• _Written task_:
Please copy out the entries exactly, skipping any pictures.

[Dataset entries]
= Beginning of Section =

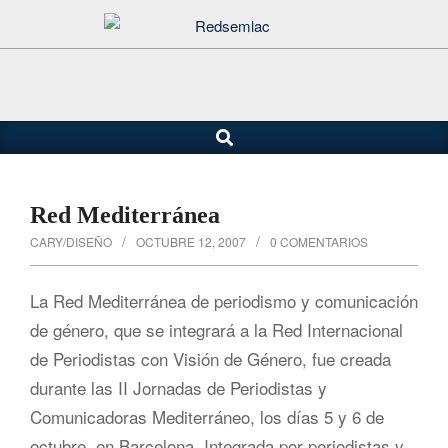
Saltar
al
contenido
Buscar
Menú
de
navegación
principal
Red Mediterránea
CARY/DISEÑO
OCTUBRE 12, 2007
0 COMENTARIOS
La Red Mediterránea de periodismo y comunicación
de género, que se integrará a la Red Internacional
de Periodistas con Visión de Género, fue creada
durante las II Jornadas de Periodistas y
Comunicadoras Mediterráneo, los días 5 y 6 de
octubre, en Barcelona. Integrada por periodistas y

= End of Section =

• _Result for this task_:
Saltar
al
contenido
Buscar
Menú
de
navegación
principal
Red Mediterránea
CARY/DISEÑO
OCTUBRE 12, 2007
0 COMENTARIOS
La Red Mediterránea de periodismo y comunicación
de género, que se integrará a la Red Internacional
de Periodistas con Visión de Género, fue creada
durante las II Jornadas de Periodistas y
Comunicadoras Mediterráneo, los días 5 y 6 de
octubre, en Barcelona. Integrada por periodistas y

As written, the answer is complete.